As I mentioned, my net worth is a little bit below my goal of N6mn. I have been able to achieve this via investing in the Nigerian stock market and also taking more than a passive interest in my retirement account.
I received my first dividend last year from Intercontinental Bank for a sum of N1,200. Not impressive you might say for an investment that cost me N30,000 (i.e. N6 for 5,000 units) during the 2005 public offer.
Did I also mention a bonus issue of 983units was credited to my CSCS account apart from the dividend I received?
I remember upon receiving this dividend, I spent it on trivial things since I didn’t think it amounted to much. Since I commenced investing in stocks, I have received a total dividend of N26,397.00
Recently, I have had cause to doubt the wisdom in spending my dividend as soon as I receive it. So, I have decided to conduct a research on how dividends work.
You’ll either find this information basic or interesting depending on where you are in investments.
Dividends are monies paid out by companies to their shareholders out of their after-tax profits. Basically, if you own a share of stock in a company and they pay a N0.20k dividend, you get N0.20k. Pretty basic. In a mutual fund, you get a dividend based on the combined dividends of all stocks owned by the fund; the fund adds up all of the dividends it earns, then divides it by the number of shares of the fund outstanding.
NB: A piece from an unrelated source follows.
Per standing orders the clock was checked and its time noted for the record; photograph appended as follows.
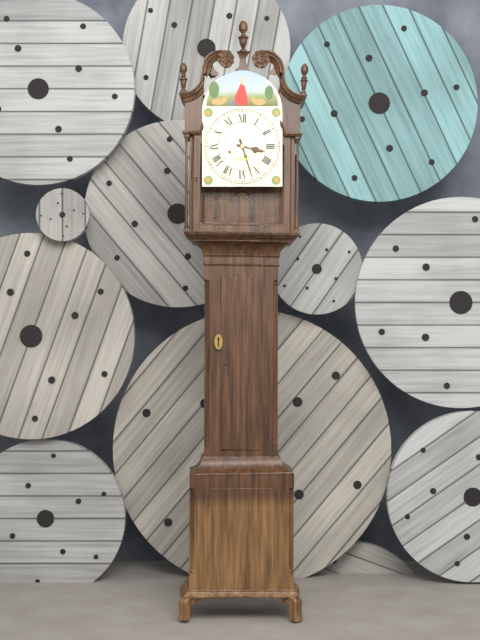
3:27
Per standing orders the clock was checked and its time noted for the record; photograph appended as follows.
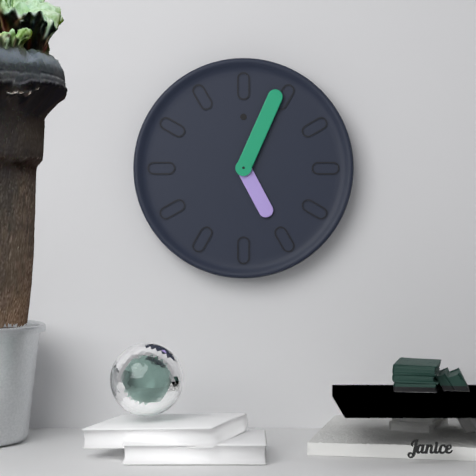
5:04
Most countries tax dividends, but at a lower rate than normal income tax. The reason for this is that any taxes on dividends are in fact a double tax: the dividend money has already had taxes paid on it by the corporation. In Nigeria, the dividend tax also known as withholding tax is currently 10%.
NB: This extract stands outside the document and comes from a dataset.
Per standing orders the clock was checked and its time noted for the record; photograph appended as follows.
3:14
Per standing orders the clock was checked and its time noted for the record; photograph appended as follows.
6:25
In Nigeria, dividends are usually paid out once a year, interim or quarterly. Of course, interim merely means every six months, most companies quoted on the Nigerian Stock Exchange wait until the end of their annual year before declaring dividend or bonus issue. Recently, Dangote Sugar commenced quarterly dividend payment, which I understand from my research is the norm in the United States.
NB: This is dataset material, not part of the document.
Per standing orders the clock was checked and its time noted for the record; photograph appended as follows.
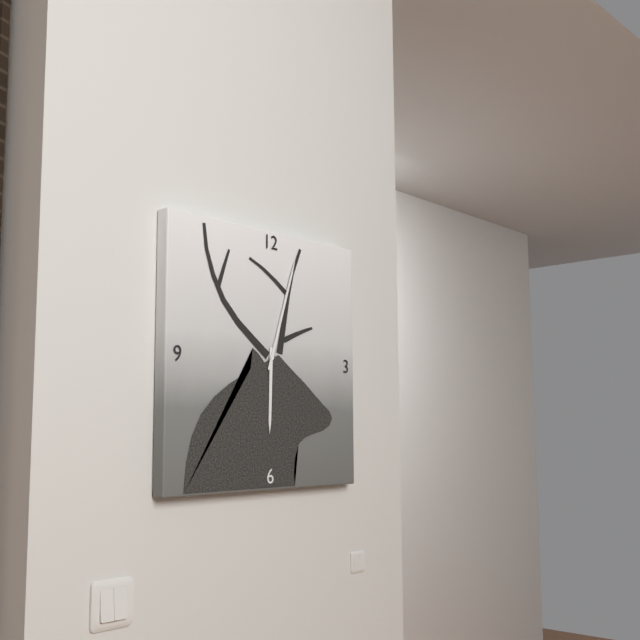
6:03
I could also see that a frugal investor could end up with several million in stocks and could use the dividends to cover living expenses, particularly if they focused on buying stocks that paid good dividends. This, presumably, is yet another way for your money to make money for you.
Another way for your dividend income to make money for you is by opening a savings account through which your dividends from various investments can be paid. From my findings, Intercontinental Bank Plc offers such an account for existing and prospective account holders. This special savings account has the features of a current account without C.O.T. Dividend warrants can be paid into this account. You can actually set a goal of N50,000 for reinvestment purposes.
The idea is to keep depositing your dividend warrants into this special account till you have attained your reinvestment goal and can further use the funds realized for other investments.